The survey shows that companies did not change their pricing strategies dramatically after the Covid-19 outbreak. Of the surveyed companies, 53% said they have maintained their baseline prices as a result of strong customer demand, while giving customers more benefits such as upgrading software functions or offering discounts. Fifteen percent of the companies have reduced prices as they want to grab a larger market share and squeeze competition.

Companies are exploring diversified business models beyond SaaS

While cloud-based SaaS subscription is fast becoming the most popular way of selling industrial analytics using IoT or AI, it is not the only option. Of the surveyed companies, 35% said SaaS subscription does not provide them with a good revenue-cost match or prolong the time taken to recoup their R&D costs (see chart below). Another 19% said it might lead to unstable cash flow for their future planning. As a result, companies are exploring more diversified business models, with 24% of those surveyed selling a mixture of upfront licenses and SaaS subscription, compared to only 17% in 2019. Another 23% expressed an interest in an outcome-based model, where they can either reduce the downside risks for customers, or capture more upside benefits the software delivers.

Companies also adapted their SaaS models this year for a better revenue-cost match and cash-flow predictability. Hardware, such as sensors, are sometimes offered alongside the software deal to either collect or analyze data, but they can add to the overall cost of the software companies.
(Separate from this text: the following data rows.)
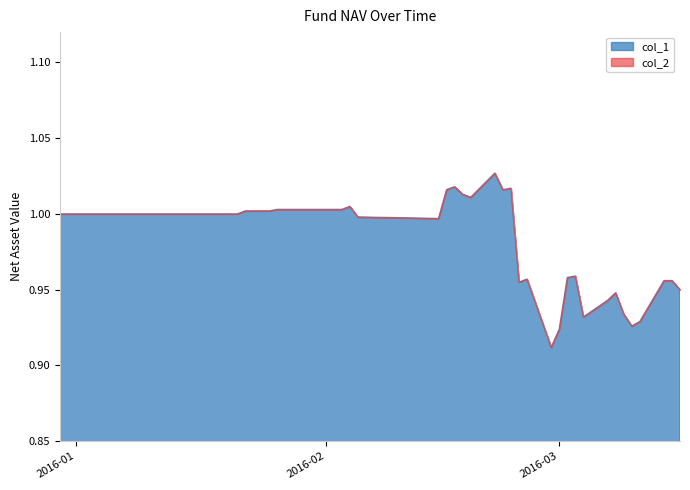

What is the value of the col_2 point at the 39th from the left?

1.0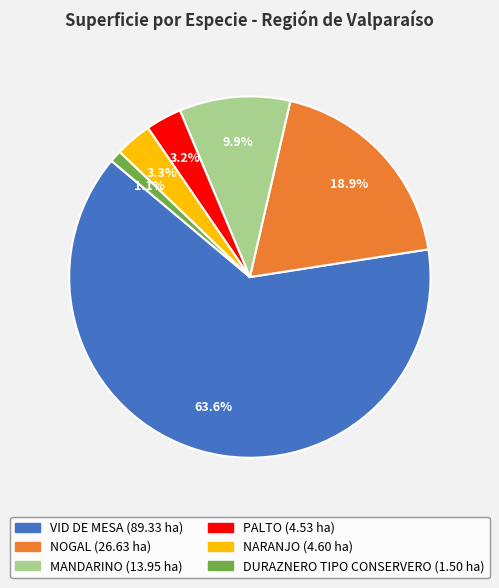

Does VID DE MESA account for over 50% of the chart?

Yes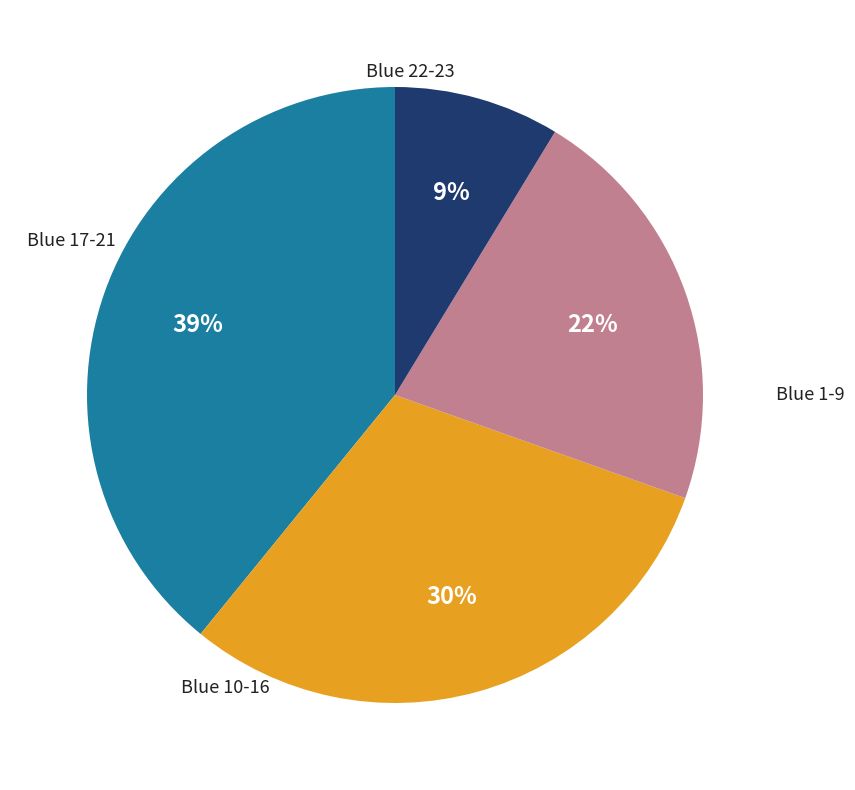

Is there any slice that represents more than half of the pie?

No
While 56% of the companies surveyed in 2019 said they included the hardware cost in the SaaS subscription fee, 64% of companies this year charge separately for the hardware package. Companies have also been extending their contract terms with customers to ensure future revenues. Of the surveyed companies, 37% have a minimum 2-year commitment term, compared to 25% in 2019.

In 2020, software sales cycles are shorter…
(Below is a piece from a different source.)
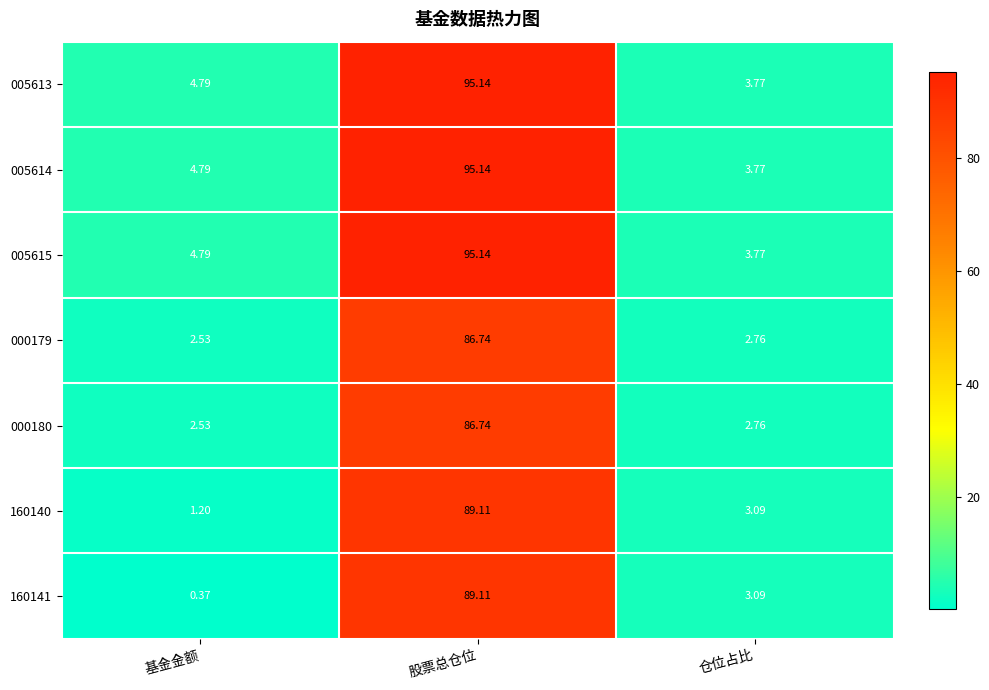

What is the difference between the highest and lowest values at 股票总仓位?

8.4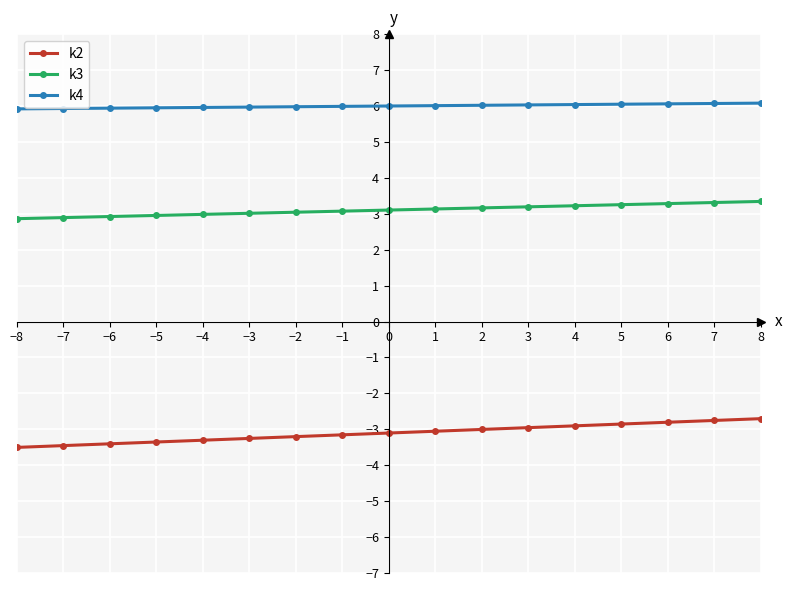

Which series has the largest total across all categories?

k4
Sales are taking less time this year; 55% of the surveyed companies said they had a shorter sales cycle this year despite Covid-19, and the average sales cycle is around 8 months. As companies get more validations from existing customers and refine their pricing models, it helps to shorten the sales time. While most of the surveyed companies said they aim to sell to larger and more digitalized customers, 35% said less digitalized customers are as good as, or even better, customers (see chart). Less digitalized customers tend to be more open toward different technology options and the value creation from software could be higher.

… and new technologies such as automation and low code help get the product up and running faster

The most commonly mentioned technology trends this year are automation, low-code tools and flexible deployment. Companies are working to automate not only data integration, but also AI model development that might otherwise require a lot of data scientist work. Almost 80% of the surveyed companies have some form of prebuilt or semi-standardized models. Another approach is to allow customers to tailor their model inputs or outputs; 44% of companies provide low-code tools for customers to tweak the data or AI models. Companies are open to deploying the software in the cloud as well as on the edge, and over half of surveyed companies said cloud expenses account for less than 10% of the overall cost.